Holyhead Mountain Hut Group
OS Grid ref:- SH21208200
The Isle of Anglesey boasts a wealth of unusual megalithic structures. Situated near Ellen's Tower by panoramic South Stack on Holy Island, the Iron Age settlement at the foot of Holyhead Mountain, also known as Cytiau'r Gwyddelod, which translates as 'The Irishmen's Huts', other names used for the settlement include Clwster Cytiau Mynydd Caergybi and the Ty Mawr Hut Group.
The first of the huts, nearest to the road
The settlement has the substantial remains of 20 out of the original 50 Iron Age buildings, once a farming community covering 15-20 acres, that originated in around 500 B.C. The remains of the huts are scattered along the hillside, as well as numerous smaller partly subterranian storage sheds, cattle shelters and work shops, similar to those found in early Cornish villages. Evidence of metal-working was found in some of these buildings.
The round stone huts measure around 7 metres in diameter with thick, low walls. They would have had a high, conical roof supported on a ring of posts and thatched with straw or reeds. Inside some of the hut circles there are examples of stone furniture including ledges and basins incorporated into the stonework. There is evidence of a long history of settlement from the Middle Stone Age, Neolithic and Bronze Age, to the Iron Age. At the east end of the site there is another group of huts.

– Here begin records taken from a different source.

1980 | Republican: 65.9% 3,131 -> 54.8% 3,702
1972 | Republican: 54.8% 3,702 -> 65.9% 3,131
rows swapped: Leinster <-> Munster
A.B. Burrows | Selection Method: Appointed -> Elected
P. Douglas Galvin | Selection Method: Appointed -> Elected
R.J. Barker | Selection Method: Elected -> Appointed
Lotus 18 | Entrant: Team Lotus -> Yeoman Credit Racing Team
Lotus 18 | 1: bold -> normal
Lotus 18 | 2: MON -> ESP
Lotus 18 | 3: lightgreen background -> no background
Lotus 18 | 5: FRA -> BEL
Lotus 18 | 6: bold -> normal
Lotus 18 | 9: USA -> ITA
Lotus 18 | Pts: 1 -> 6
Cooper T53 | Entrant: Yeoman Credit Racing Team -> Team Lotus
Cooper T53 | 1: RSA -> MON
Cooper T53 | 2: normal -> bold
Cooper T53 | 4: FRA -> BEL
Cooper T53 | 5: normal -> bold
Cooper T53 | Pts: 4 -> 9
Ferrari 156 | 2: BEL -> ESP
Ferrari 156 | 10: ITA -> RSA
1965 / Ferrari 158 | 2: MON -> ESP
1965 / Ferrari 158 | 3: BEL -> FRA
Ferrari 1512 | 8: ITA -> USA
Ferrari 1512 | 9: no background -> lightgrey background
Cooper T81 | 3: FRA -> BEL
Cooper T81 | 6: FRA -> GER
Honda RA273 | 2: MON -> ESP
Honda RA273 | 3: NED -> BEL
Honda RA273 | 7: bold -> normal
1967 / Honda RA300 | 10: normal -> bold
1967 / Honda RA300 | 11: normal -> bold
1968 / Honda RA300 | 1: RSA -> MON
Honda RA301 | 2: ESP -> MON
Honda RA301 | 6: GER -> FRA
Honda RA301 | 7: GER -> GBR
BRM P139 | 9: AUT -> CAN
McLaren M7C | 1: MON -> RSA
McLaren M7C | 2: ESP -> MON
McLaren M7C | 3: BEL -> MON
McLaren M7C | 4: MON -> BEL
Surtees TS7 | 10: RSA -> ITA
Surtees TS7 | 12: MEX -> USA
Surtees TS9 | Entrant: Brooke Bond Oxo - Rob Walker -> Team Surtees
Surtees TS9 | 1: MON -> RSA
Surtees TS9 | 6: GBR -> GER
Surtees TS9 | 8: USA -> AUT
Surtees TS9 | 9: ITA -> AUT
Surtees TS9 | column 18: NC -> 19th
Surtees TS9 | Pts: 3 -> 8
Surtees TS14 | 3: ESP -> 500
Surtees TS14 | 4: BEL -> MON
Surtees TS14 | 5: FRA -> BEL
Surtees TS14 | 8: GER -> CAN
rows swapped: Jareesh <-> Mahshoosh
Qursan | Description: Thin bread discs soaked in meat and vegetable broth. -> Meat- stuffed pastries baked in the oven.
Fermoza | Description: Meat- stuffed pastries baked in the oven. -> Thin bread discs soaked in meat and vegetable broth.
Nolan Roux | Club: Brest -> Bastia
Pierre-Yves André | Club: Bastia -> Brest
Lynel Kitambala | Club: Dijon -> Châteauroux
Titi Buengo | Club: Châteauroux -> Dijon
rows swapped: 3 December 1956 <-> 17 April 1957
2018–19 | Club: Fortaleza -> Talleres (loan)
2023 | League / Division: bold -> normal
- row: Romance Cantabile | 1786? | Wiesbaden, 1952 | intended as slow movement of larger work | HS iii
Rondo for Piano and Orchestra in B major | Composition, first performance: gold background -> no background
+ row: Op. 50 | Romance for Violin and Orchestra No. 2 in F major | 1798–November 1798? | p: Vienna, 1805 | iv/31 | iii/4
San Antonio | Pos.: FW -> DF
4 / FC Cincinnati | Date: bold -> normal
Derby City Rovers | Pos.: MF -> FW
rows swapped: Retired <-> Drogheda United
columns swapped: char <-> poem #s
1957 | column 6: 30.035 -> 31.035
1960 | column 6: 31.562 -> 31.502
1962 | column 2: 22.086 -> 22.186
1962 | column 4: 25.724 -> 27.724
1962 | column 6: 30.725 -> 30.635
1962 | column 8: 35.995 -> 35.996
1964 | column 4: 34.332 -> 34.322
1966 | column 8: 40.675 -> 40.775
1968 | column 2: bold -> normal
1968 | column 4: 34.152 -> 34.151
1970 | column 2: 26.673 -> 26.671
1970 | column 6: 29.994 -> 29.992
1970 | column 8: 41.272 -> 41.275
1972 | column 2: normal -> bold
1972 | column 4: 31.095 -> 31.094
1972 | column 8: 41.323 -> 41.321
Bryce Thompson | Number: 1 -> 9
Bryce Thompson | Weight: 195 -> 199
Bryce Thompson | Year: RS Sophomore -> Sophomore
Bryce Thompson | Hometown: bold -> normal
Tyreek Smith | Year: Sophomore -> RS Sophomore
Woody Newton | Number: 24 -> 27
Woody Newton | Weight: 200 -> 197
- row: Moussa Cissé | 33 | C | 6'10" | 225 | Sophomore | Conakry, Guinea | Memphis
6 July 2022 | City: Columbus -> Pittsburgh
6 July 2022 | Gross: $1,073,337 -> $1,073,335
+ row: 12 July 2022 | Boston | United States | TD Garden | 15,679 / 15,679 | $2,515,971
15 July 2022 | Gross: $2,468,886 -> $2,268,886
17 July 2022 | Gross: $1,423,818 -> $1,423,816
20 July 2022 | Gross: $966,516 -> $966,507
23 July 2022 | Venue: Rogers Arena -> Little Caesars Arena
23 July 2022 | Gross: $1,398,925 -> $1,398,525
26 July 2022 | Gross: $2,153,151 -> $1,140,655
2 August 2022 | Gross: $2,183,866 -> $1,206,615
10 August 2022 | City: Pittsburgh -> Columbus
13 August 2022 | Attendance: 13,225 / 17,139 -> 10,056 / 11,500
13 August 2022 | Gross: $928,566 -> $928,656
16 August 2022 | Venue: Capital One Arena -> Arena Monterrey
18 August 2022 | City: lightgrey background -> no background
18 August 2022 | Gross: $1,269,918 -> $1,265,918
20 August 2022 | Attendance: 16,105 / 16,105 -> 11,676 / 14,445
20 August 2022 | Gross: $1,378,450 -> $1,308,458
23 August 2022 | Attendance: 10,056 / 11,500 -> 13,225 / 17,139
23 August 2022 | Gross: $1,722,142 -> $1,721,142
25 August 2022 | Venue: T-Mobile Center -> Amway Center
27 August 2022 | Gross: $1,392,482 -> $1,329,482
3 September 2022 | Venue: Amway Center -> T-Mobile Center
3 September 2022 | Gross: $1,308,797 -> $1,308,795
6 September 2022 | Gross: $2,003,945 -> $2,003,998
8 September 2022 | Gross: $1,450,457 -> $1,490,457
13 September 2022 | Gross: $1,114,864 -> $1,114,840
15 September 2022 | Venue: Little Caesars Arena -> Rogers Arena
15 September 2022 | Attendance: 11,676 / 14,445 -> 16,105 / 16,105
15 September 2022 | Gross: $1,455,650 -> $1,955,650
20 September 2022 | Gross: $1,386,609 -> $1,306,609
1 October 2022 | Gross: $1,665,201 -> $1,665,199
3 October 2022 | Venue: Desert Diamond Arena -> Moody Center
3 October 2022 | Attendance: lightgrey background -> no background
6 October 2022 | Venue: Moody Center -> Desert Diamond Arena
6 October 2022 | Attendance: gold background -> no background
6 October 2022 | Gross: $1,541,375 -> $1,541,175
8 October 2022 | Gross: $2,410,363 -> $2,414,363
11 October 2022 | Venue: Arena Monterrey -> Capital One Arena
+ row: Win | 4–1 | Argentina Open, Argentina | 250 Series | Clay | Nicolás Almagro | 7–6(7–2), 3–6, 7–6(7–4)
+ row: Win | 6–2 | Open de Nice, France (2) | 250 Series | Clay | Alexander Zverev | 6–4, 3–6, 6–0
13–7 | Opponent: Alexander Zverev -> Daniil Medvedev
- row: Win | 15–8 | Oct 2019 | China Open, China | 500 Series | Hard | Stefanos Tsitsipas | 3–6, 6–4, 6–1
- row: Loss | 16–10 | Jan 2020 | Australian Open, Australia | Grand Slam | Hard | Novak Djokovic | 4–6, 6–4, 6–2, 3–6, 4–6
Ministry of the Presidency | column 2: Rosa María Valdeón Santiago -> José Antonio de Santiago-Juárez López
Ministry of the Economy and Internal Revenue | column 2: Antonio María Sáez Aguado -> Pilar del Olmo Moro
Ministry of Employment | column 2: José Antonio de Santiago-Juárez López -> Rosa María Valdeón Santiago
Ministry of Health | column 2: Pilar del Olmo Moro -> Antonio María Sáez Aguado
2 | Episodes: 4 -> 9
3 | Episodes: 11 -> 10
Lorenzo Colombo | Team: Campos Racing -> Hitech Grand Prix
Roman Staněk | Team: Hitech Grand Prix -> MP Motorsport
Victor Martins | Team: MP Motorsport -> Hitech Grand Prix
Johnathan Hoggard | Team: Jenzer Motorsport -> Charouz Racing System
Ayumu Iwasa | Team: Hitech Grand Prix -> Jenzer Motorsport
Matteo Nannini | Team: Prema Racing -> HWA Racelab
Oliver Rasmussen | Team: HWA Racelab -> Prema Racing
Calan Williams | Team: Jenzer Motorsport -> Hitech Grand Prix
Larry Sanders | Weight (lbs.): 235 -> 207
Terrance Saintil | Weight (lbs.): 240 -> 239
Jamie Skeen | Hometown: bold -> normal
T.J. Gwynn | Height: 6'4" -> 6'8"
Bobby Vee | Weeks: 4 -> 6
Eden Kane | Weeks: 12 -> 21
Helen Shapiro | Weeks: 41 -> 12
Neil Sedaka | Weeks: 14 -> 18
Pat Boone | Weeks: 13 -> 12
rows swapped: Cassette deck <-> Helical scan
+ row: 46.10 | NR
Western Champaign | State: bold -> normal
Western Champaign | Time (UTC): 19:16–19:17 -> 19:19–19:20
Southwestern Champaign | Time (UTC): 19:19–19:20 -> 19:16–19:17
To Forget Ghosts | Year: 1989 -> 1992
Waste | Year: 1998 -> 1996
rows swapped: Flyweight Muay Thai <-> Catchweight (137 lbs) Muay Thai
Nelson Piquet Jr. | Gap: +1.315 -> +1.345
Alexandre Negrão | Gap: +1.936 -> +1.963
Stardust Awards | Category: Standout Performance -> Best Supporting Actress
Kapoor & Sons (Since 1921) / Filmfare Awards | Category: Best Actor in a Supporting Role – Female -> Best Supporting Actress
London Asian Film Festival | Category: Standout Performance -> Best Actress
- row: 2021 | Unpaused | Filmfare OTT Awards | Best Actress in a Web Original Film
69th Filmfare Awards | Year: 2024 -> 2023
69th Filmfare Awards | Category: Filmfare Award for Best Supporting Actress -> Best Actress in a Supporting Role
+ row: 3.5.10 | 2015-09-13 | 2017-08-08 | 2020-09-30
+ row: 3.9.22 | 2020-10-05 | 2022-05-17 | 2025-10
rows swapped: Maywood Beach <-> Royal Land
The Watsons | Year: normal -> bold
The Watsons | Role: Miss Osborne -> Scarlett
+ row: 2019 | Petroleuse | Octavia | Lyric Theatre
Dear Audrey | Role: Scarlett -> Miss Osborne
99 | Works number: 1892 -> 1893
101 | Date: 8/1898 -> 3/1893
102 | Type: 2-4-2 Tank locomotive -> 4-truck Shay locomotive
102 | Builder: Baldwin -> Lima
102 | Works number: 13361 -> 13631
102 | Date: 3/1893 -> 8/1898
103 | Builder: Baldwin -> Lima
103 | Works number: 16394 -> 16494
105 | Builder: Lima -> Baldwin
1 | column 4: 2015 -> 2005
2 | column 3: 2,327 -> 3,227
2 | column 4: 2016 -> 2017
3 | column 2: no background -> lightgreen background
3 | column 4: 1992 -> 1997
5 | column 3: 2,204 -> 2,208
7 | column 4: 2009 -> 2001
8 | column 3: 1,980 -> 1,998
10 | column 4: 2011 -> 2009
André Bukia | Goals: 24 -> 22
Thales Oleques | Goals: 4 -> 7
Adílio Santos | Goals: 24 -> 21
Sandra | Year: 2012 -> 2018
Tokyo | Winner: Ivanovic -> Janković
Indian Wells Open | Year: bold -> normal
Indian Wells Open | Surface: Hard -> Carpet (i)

The surrounding land was ploughed by the community, wheat, oats and barley seeds have been discovered, evidence of limpet and periwinkle shells offer a clear indication that food was also taken from the sea. Charcoal of heather and sedge was also discovered.
Right -an artists impression of how the huts would have appeared
The first excavations of the site took place in the 1860's, further excavations were carried out in the 1970's. Finds from the site include flint arrowheads, part of a stone axe and pottery remains that date from the late Neolithic or early Bronze Age as well as small hoard of Roman coins found within one of the huts. The Roman finds lead to the belief that the hut group was a Romano-British settlement but more recent radio carbon dating suggests some of the settlement was occupied as early as 500BC. The site is now in the care of Cadw. Further up the hillside are the remains of Caer y Twr Hillfort dating to the 4th century and a Roman signal station.
From Holyhead town centre, follow the road to Outer Harbour, then follow signs to South Stack. Park in the car park on the left, just over 0.6 km after right hand turn.